In 1959-60, he traveled to Moscow, and even spent a month living on a farm where his host family turned out to be future premier Mikhail Gorbachev and his young wife, Raisa.
"We'd play music, drink wine and argue about politics," said Ballard. "It was a wonderful time."
He believes that we all live through significant historical time periods. "I don't necessarily buy into that 'Greatest Generation' theory," he said. "Time periods force all of us to take a stand sooner or later."
He has now lived in Albany for more than 20 years, working as a professor of history and Africana studies at the University at Albany. "I've always loved this area," said Ballard.

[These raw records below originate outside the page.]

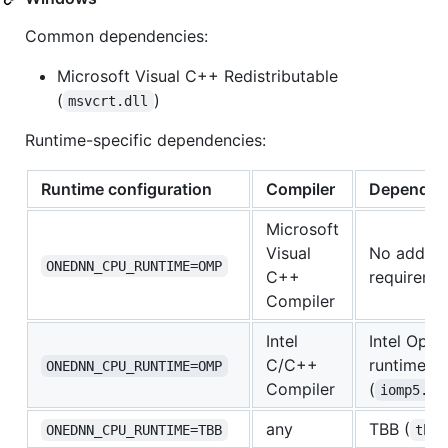
Common dependencies:
Microsoft Visual C++ Redistributable
(
)
msvcrt.dll
Runtime-specific dependencies:
Runtime configuration
Compiler
Dependen
Microsoft
Visual
No additio
ONEDNN_CPU_RUNTIME=OMP
C++
requireme
Compiler
Intel
Intel Ope
C/C++
runtime
ONEDNN_CPU_RUNTIME=OMP
Compiler
(
iomp5.dl
any
TBB (
ONEDNN_CPU_RUNTIME=TBB
tbb.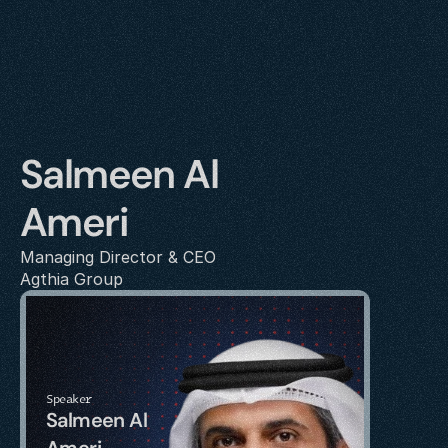
Salmeen Al 
Ameri
Managing Director & CEO
Agthia Group
Speaker
Salmeen Al 
Ameri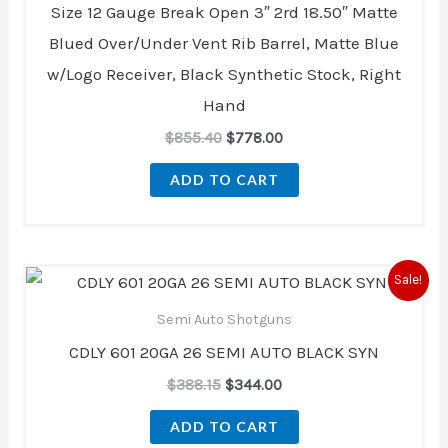
Size 12 Gauge Break Open 3″ 2rd 18.50″ Matte
Blued Over/Under Vent Rib Barrel, Matte Blue
w/Logo Receiver, Black Synthetic Stock, Right
Hand
$
855.40
$
778.00
ADD TO CART
Original
Current
Sale!
price
price
was:
is:
Semi Auto Shotguns
$388.15.
$344.00.
CDLY 601 20GA 26 SEMI AUTO BLACK SYN
$
388.15
$
344.00
ADD TO CART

"When I was in college I worked as a cook at Silver Bay and lived up in Lake George all summer. I still get up there every summer, and there's nothing so relaxing as spending some time in nature."
He has enjoyed his long career in academia, and said a good work ethic is essential to being a writer. "Writing fiction is much more difficult than academic writing," he said.
"It didn't come easily to me. I taught myself how to write fiction by reading extensively the biographies of Tolstoy, Flaubert and Virginia Wolff."
He has tried to make his fiction seem believable and realistic. "I'm lucky to work with an editor, Renni Brown, who refuses to even let one sentence go by that doesn't work. She's a stern taskmaster, but she makes my writing so much better."